After the War, the Lancasters were replaced by Lincolns until 1952, when the Squadron re-equipped with Canberra jet-bombers. These aircraft were used during three months of operations in Malaya in 1956 and during the Suez Crisis. In March 1962, the Squadron converted to the Vulcan and became part of the V-Force, spending six years in Cyprus as part of the Near East Air Force before disbanding in April 1982.

IX (B) Squadron reformed at Honington on 1 June 1982 as the world’s first operational Tornado GR1 Squadron, and then moved to Brüggen in Germany in 1986. The Squadron deployed to Dhahran, Saudi Arabia in 1990 and took part in operations during the first Gulf War, with IX (B) Squadron crews leading a number of bombing raids, delivering JP 233 and 1000lb bombs.
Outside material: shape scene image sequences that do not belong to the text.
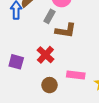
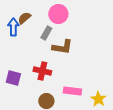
red cross: (45, 55) -> (42, 71), turned -30

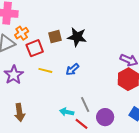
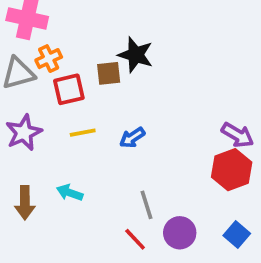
black star: (77, 37) -> (136, 55), moved
yellow line: (45, 70) -> (83, 133), turned -32
cyan arrow: (67, 112) -> (70, 193), moved

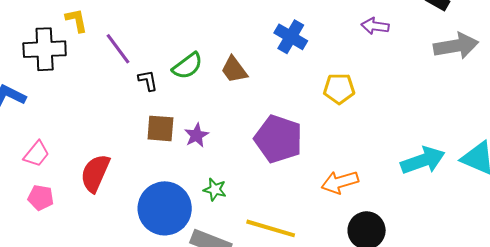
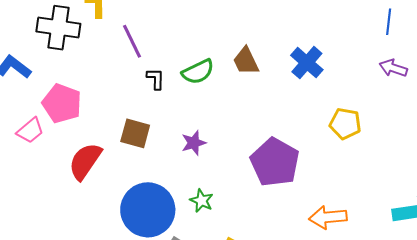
brown trapezoid: (234, 70) -> (246, 61), moved
brown square: (160, 128) -> (135, 133), moved
pink pentagon: (41, 198) -> (62, 103), moved, size x1.5

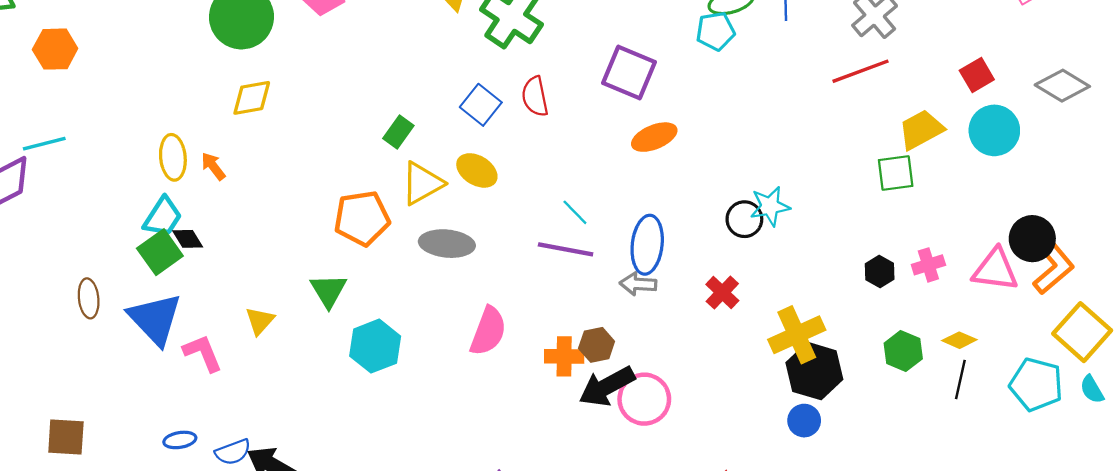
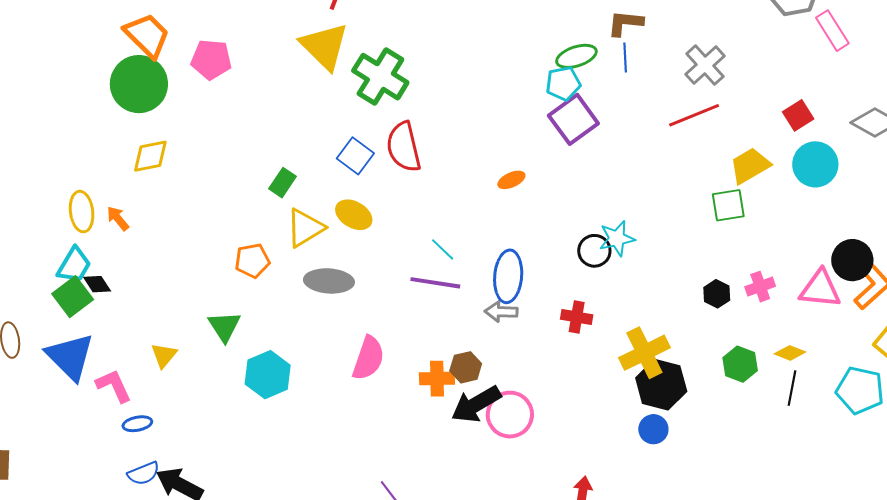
purple square: (629, 72) -> (573, 119), moved, turned 33
red semicircle: (535, 96) -> (404, 147), size x1.4
orange ellipse: (654, 137) -> (511, 180), size x0.7
orange pentagon: (362, 218) -> (252, 261), size x0.7
red cross: (722, 293) -> (577, 317), turned -32
blue ellipse: (180, 440) -> (137, 424), moved

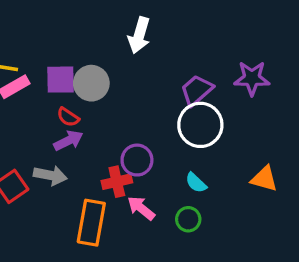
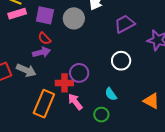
gray circle: (91, 83) -> (74, 18), moved
purple trapezoid: (197, 90) -> (125, 24), moved
white circle: (200, 125) -> (121, 61), size x0.7

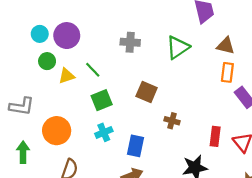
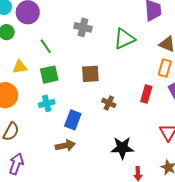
yellow triangle: (67, 76) -> (20, 67), moved
brown square: (147, 92) -> (90, 74), turned -36
red rectangle: (215, 136) -> (146, 94), moved

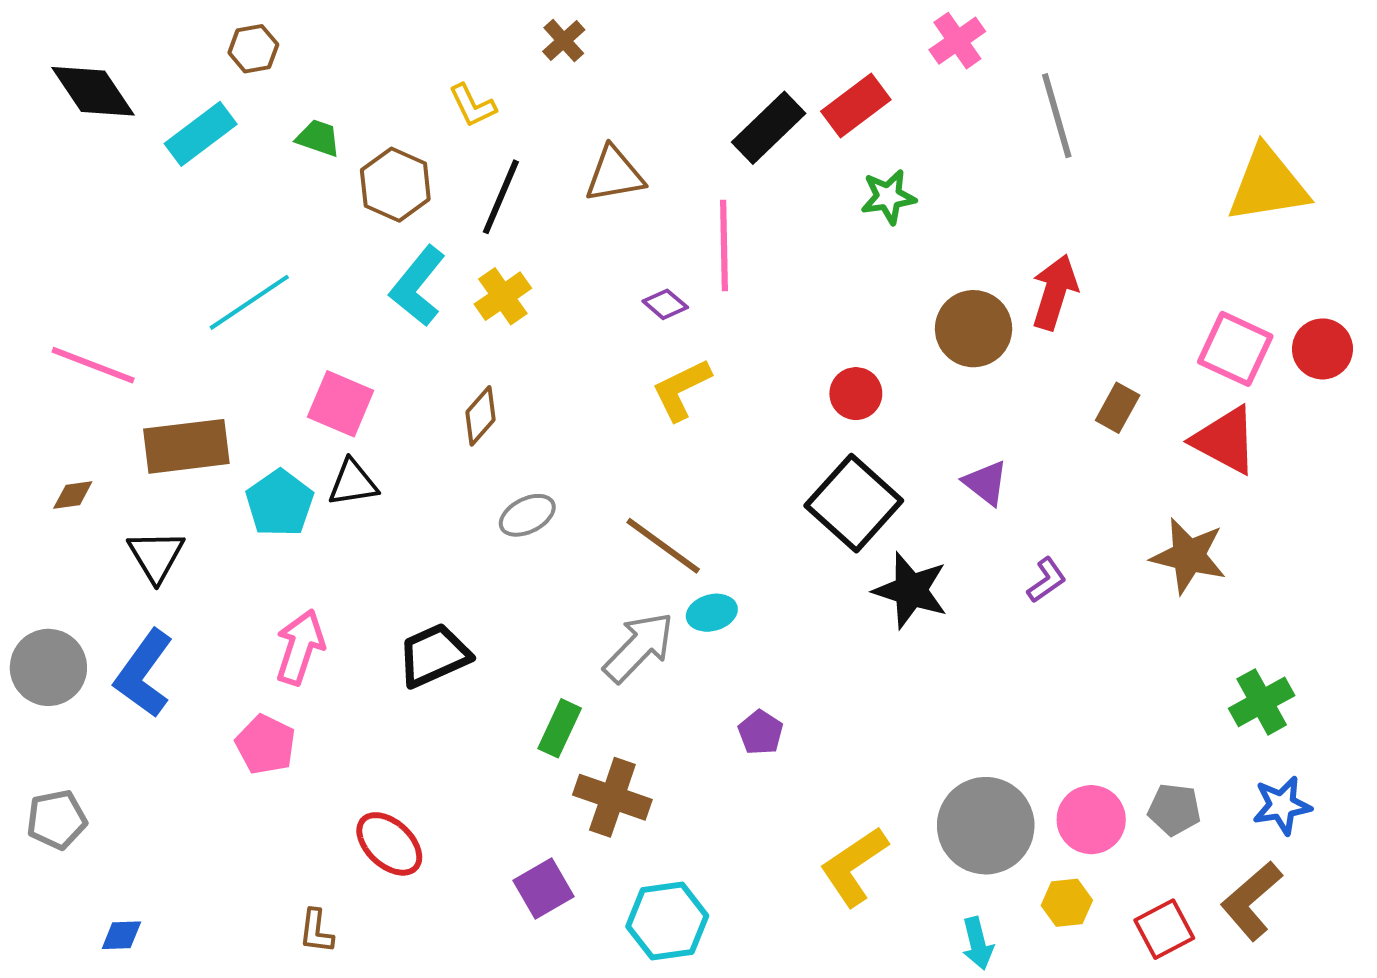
The Squadron has conducted operations over northern & southern Iraq in support of UN resolutions and saw action over Kosovo in 1999. IX (B) Squadron continued her tradition of firsts by becoming the first operational Tornado GR4 squadron in 1999. On 17 July 2001, the Squadron completed a move from Brüggen to Marham in Norfolk. This move, resulting from the UK’s Strategic Defence Review, has seen Marham become the RAF’s largest and most potent operational, front-line base.

The Squadron deployed to Kuwait in February 2003 and was heavily involved in the second Gulf War as part of the Ali-Al Salem Combat Air Wing. From 2004 to 2010, IX(B) Squadron deployed annually to support Operation TELIC, in support of allied troops on the ground in Iraq.

The Squadron was also involved in Operation HERRICK, from 2008 to 2014, policing the skies over Afghanistan. In March 2011 the Squadron led the first long range Stormshadow mission in Libya.